■ YOUR ASSIGNMENT ■
Can you carry on the passage below about machine learning for LoRaWAN networks, picking up after its last sentence?

■ EXTRACT ■
-----
The remainder of this paper is organized as follows. Section 2 provides a detailed summary of the related work. Section 3 describes and analyzes the system model along with the channel selection problems. Section 4 presents extensive simulation results that demonstrate the advantages of using HDPA for channel selection. Finally, Section 5 concludes the paper.

2. Related Work

Several studies have investigated the optimization of LoRaWAN-based IoT networks using machine learning and analytical approaches. In [8], the authors investigated SF prediction using supervised ML algorithms in a mobile LoRaWAN environment. They evaluated various classifiers, including k-Nearest Neighbors, Decision Trees, Random Forests, and Multinomial Logistic Regression, using manually selected features such as RSSI and SNR, antenna height, distance to the gateway, and frequency. The study identified RSSI and SNR as the most significant predictors, achieving around 65% accuracy. However, the model was limited by manual feature selection and a constrained urban dataset.
-----
Saved entries
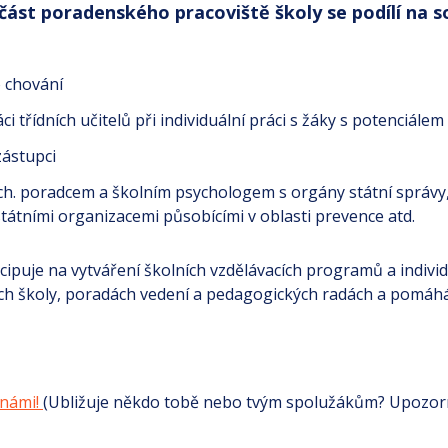
ást poradenského pracoviště školy se podílí na so
o chování
 třídních učitelů při individuální práci s žáky s potenciálem
zástupci
h. poradcem a školním psychologem s orgány státní správy, 
státními organizacemi působícími v oblasti prevence atd.
icipuje na vytváření školních vzdělávacích programů a individ
ch školy, poradách vedení a pedagogických radách a pomáhá 
 námi!
(Ubližuje někdo tobě nebo tvým spolužákům? Upozorn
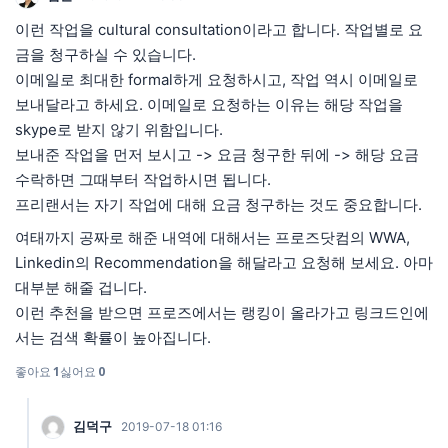
이런 작업을 cultural consultation이라고 합니다. 작업별로 요
금을 청구하실 수 있습니다.
이메일로 최대한 formal하게 요청하시고, 작업 역시 이메일로
보내달라고 하세요. 이메일로 요청하는 이유는 해당 작업을
skype로 받지 않기 위함입니다.
보내준 작업을 먼저 보시고 -> 요금 청구한 뒤에 -> 해당 요금
수락하면 그때부터 작업하시면 됩니다.
프리랜서는 자기 작업에 대해 요금 청구하는 것도 중요합니다.
여태까지 공짜로 해준 내역에 대해서는 프로즈닷컴의 WWA,
Linkedin의 Recommendation을 해달라고 요청해 보세요. 아마
대부분 해줄 겁니다.
이런 추천을 받으면 프로즈에서는 랭킹이 올라가고 링크드인에
서는 검색 확률이 높아집니다.
좋아요
1
싫어요
0
김덕구
2019-07-18 01:16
-----
■ ANSWER TO THE PROBLEM ■
In the context of large-scale smart city deployments [9] employed ML models to predict Estimated Signal Power (ESP) using data collected from over 30,000 smart water meters across Cyprus. Decision Trees and XGBoost classifiers were used to forecast ESP based on environmental and topographical features, to improve network planning and deployment efficiency. Although the models showed high predictive performance, the focus on ESP alone limits broader insights into other critical metrics like packet delivery ratio and throughput.
Addressing coexistence challenges in Low-power wide-area networks (LPWANs), Ref. [10] proposed an analytical interference model between LoRaWAN and Sigfox networks. The model accounted for parameters such as duty cycle and node density and was validated using SEAMCAT simulations. The concept of “protection distance” was introduced to minimize mutual interference. Despite its theoretical contributions, the model assumed uniform node distribution and ignored dynamic network characteristics such as adaptive SF.
To improve transmission efficiency and data rates, ref. [11] developed a resource allocation algorithm (LRA) for LoRa devices equipped with dual transceivers. The algorithm leveraged the quasi-orthogonality of different SFs to concurrently transmit data, effectively increasing the channel capacity. Evaluations showed significant improvements in transmission time and bit rate, particularly for large data transfers like image transmissions.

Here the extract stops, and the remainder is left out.